_Documento:_
Sábado 14/01/2017, 06:06:57
Asi se vive en Argentina ( Leer bien)
- 0Seguidores
- 59Comentarios
- 7Me gusta
- 10018Vistas
Asi se vive en Argentina
Julia no se llama Julia, porque hasta tiene miedo de decir su nombre. Ni siquiera lo
usa en el grupo de Whatsapp que creó con sus vecinos, no con el objetivo de
mandarse fotos de los chicos o de arreglar encuentros amistosos sino para alertarse
unos a otros sobre los peligros que los rodean. Cada mañana se despierta, levanta a
sus hijos, chequea los mensajes y recién entonces sale a la calle, en lo posible al
mismo tiempo que alguna otra madre de la cuadra. Al coche ya renunció a meterlo
en su cochera, después de la entradera que le hicieron a su hermana, y lo deja
estacionado en la vereda. Mucho no le importa, ya que vendió su adorada camioneta
porque le resultaba demasiado ostentosa y temía que la asaltaran en un semáforo -a
pesar de que, de noche, prefiere correr el riesgo de chocar y los pasa en rojo-, por lo
que se compró un cuatro puertas bien equipado pero más discreto.
Deja a los nenes en el colegio, les pone un puñado de pesos en los bolsillos por si
los vuelven a asaltar -la última vez al mayor le hicieron un tajo en la cara con una
navaja porque no tenía nada-, les recuerda que entreguen todo si les roban y les pide
que le manden un mensajito cuando salgan. Le parecía que eran demasiado chicos
para tener celular, pero decidió comprarles uno -y renovárselo cuando se los
quitaron a la salida de la escuela- porque prefiere que se hagan adictos a la
hiperconexión antes que la tortura de no saber si están en riesgo.
Julia, que no es Julia, llega al trabajo, estaciona en la calle, baja y le deja un billete al
trapito, que es su opción más segura. La última vez que no le pagó se encontró con
un cristal roto y los tapizados cortados. Se fue a otra cuadra y ahí le estallaron un
ventilete, le abrieron el baúl y le robaron la rueda de auxilio, así que resolvió que le
sale más barata la “colaboración” a (no) voluntad. Con el mismo criterio dejó de ir a
almorzar a ese local que le gustaba porque primero le metieron la mano en la cartera
que había dejado en una silla y otro día le arrancaron la cartera entera, así que ahora
se lleva un taper con comida. Si alguna amiga la invita a desayunar a un bar, se toma
el jugo de naranja y el cafecito aferrada a la billetera.

_Datos:_
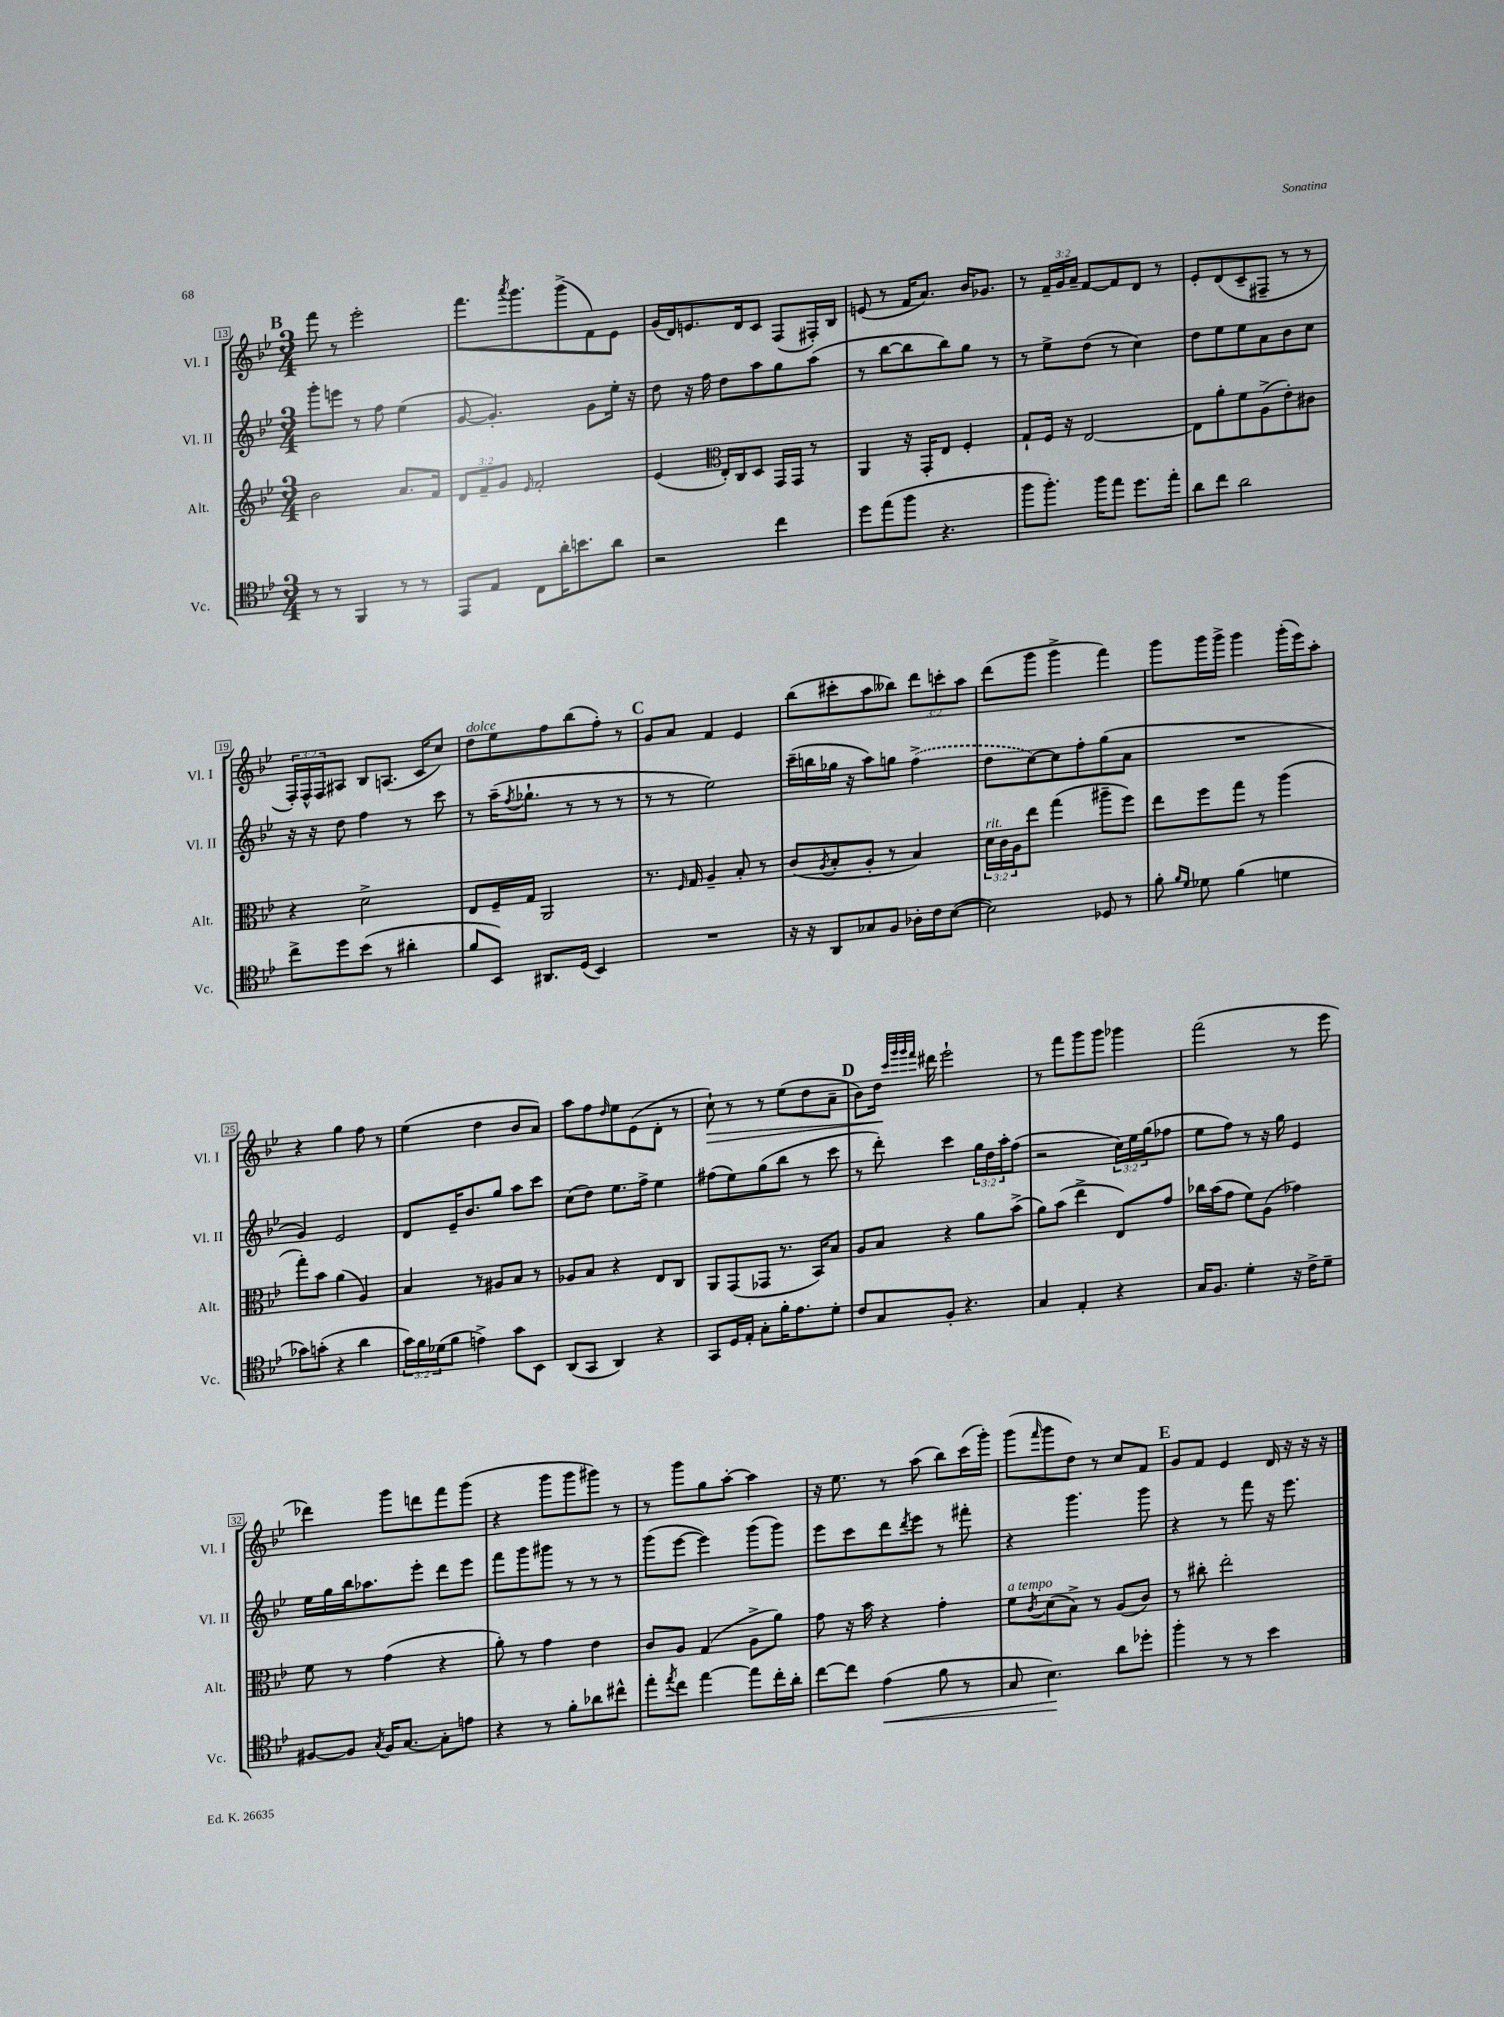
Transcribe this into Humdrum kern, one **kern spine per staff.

_Ejercicio escrito:_
Reescribe todo lo que va desde "Julia, que no" hasta "a la billetera." en el texto sobre la vida en Argentina, y cambia "trapito" por "cuidacoches".

_Respuesta:_
Julia, que no es Julia, llega al trabajo, estaciona en la calle, baja y le deja un billete al
cuidacoches, que es su opción más segura. La última vez que no le pagó se encontró con
un cristal roto y los tapizados cortados. Se fue a otra cuadra y ahí le estallaron un
ventilete, le abrieron el baúl y le robaron la rueda de auxilio, así que resolvió que le
sale más barata la “colaboración” a (no) voluntad. Con el mismo criterio dejó de ir a
almorzar a ese local que le gustaba porque primero le metieron la mano en la cartera
que había dejado en una silla y otro día le arrancaron la cartera entera, así que ahora
se lleva un taper con comida. Si alguna amiga la invita a desayunar a un bar, se toma
el jugo de naranja y el cafecito aferrada a la billetera.